PEKANBARU, LintasPena.com – Badan Anggaran (Banggar) DPRD Kabupaten Bengkalis melakukan kunjungan koordinasi ke Biro Pemerintahan dan Otonomi Daerah (Pemotda) Setda Provinsi Riau, Kamis (16/04/2026). Pertemuan ini difokuskan pada penguatan mekanisme, substansi, hingga efektivitas tindak lanjut rekomendasi Laporan Keterangan Pertanggungjawaban (LKPJ) Kepala Daerah.
Rombongan Banggar yang dipimpin langsung oleh Wakil Ketua I DPRD Kabupaten Bengkalis, M. Arsya Fadillah, disambut oleh Tim Penyusun LKPJ Pemprov Riau, Achiardi, S.STP, beserta jajaran fungsional Biro Pemotda di Ruang Rapat Biro Pemotda, Kompleks Kantor Gubernur Riau.
Dalam diskusi tersebut, Wakil Ketua III DPRD Bengkalis, H. Misno, menyoroti aspek efektivitas rekomendasi yang dikeluarkan legislatif. Ia mempertanyakan sejauh mana pemerintah daerah memastikan rekomendasi tersebut benar-benar dijalankan oleh Organisasi Perangkat Daerah (OPD).

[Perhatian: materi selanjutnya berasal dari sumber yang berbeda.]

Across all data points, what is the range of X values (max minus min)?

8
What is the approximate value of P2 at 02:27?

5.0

“Kami ingin memastikan apakah ada sistem monitoring atau laporan berkala, sehingga setiap rekomendasi yang kami berikan tidak hanya menjadi dokumen formalitas, tetapi benar-benar membawa perubahan pada program prioritas daerah,” tegas H. Misno.
Menanggapi hal itu, tim Biro Pemotda menjelaskan bahwa sesuai amanat UU Nomor 23 Tahun 2014 dan Permendagri Nomor 19 Tahun 2024, LKPJ berfokus pada capaian kinerja pembangunan, bukan laporan keuangan. Monitoring tindak lanjut rekomendasi dilakukan secara berkelanjutan, di mana progresnya wajib dilaporkan kembali pada penyampaian LKPJ tahun berikutnya.

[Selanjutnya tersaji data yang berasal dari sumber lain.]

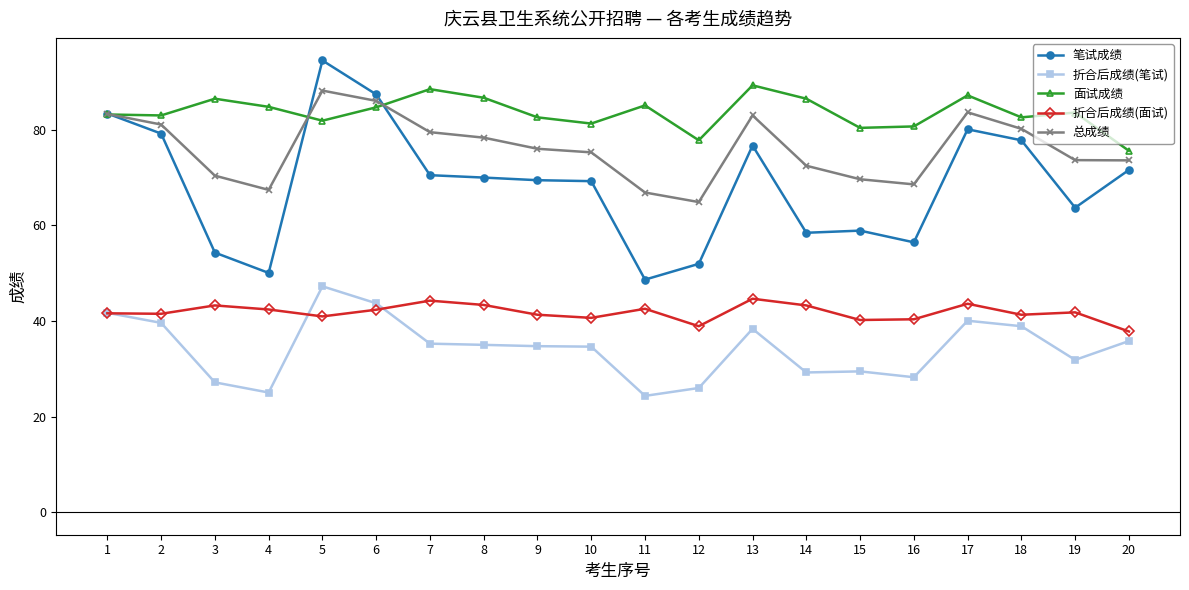

What is the minimum value shown in the chart?

24.3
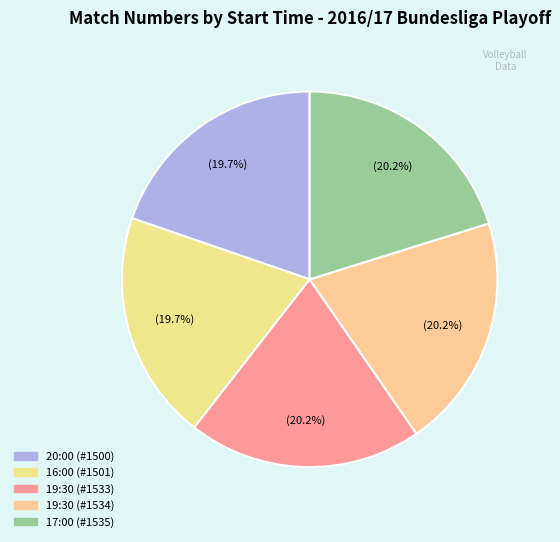

What is the largest slice in the pie chart?

17:00 (#1535)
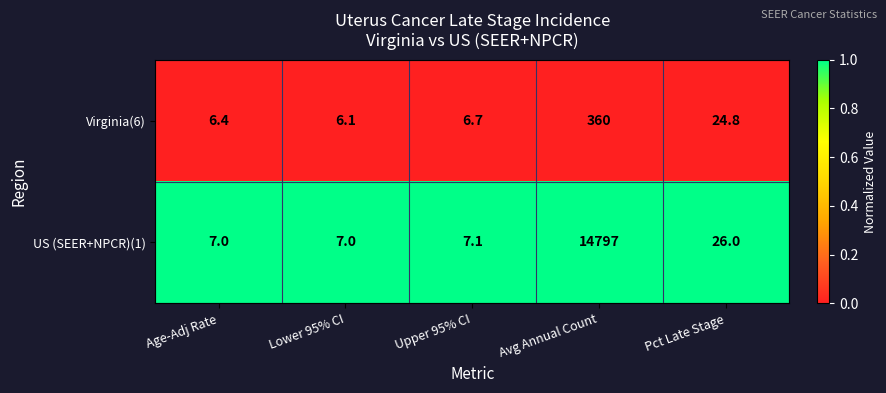

Rank the series at Avg Annual Count from lowest to highest value.

Virginia(6), US (SEER+NPCR)(1)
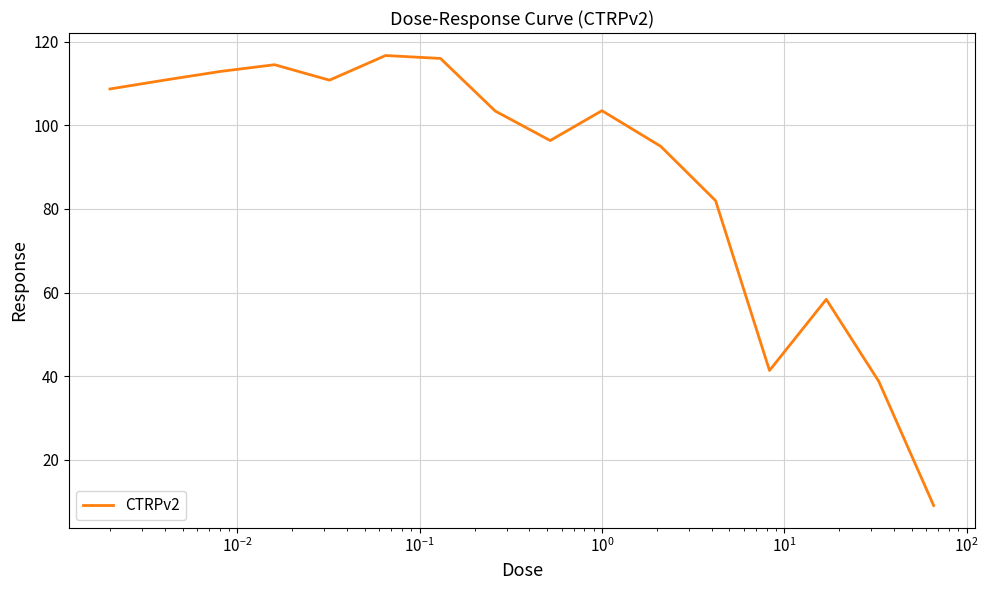

What is the greatest value displayed?

116.7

Terkait teknis pembahasan, anggota Banggar DPRD Bengkalis, Hendra, sempat mempertanyakan nasib rekomendasi tahun sebelumnya yang belum tuntas direalisasikan. Pihak Biro Pemotda menegaskan bahwa rekomendasi yang belum terlaksana tetap wajib ditindaklanjuti pada tahun berjalan atau tahun berikutnya dengan menyertakan alasan yang jelas sebagai bentuk transparansi kinerja.
Di akhir pertemuan, Wakil Ketua I DPRD Bengkalis, M. Arsya Fadillah, menyampaikan apresiasinya atas masukan teknis yang diberikan Pemprov Riau. Ia sepakat bahwa rekomendasi DPRD ke depan harus lebih tajam dan fokus pada urusan wajib pelayanan dasar.

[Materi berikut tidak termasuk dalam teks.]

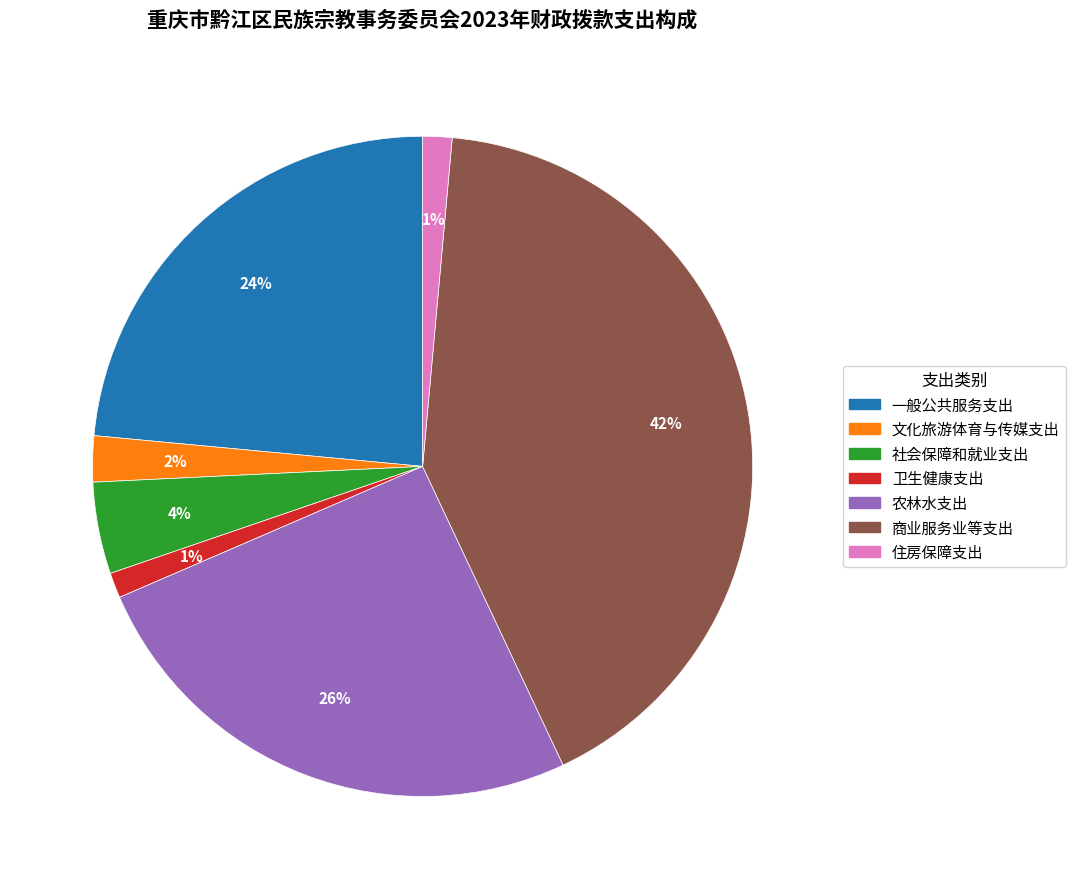

What is the largest slice in the pie chart?

商业服务业等支出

“Penjelasan ini sangat penting bagi kami di Banggar. Kami berharap LKPJ ke depan lebih menitikberatkan pada urusan pelayanan dasar karena dampaknya langsung dirasakan oleh masyarakat Bengkalis. Dengan sistem monitoring yang terukur, kita optimis kinerja pemerintah daerah akan semakin meningkat,” ujar M. Arsya Fadillah menutup pertemuan.
Kunjungan ini diharapkan menjadi acuan bagi DPRD Bengkalis dalam mengoptimalkan sisa waktu pembahasan LKPJ selama 30 hari kerja agar menghasilkan rekomendasi yang solutif bagi pembangunan daerah.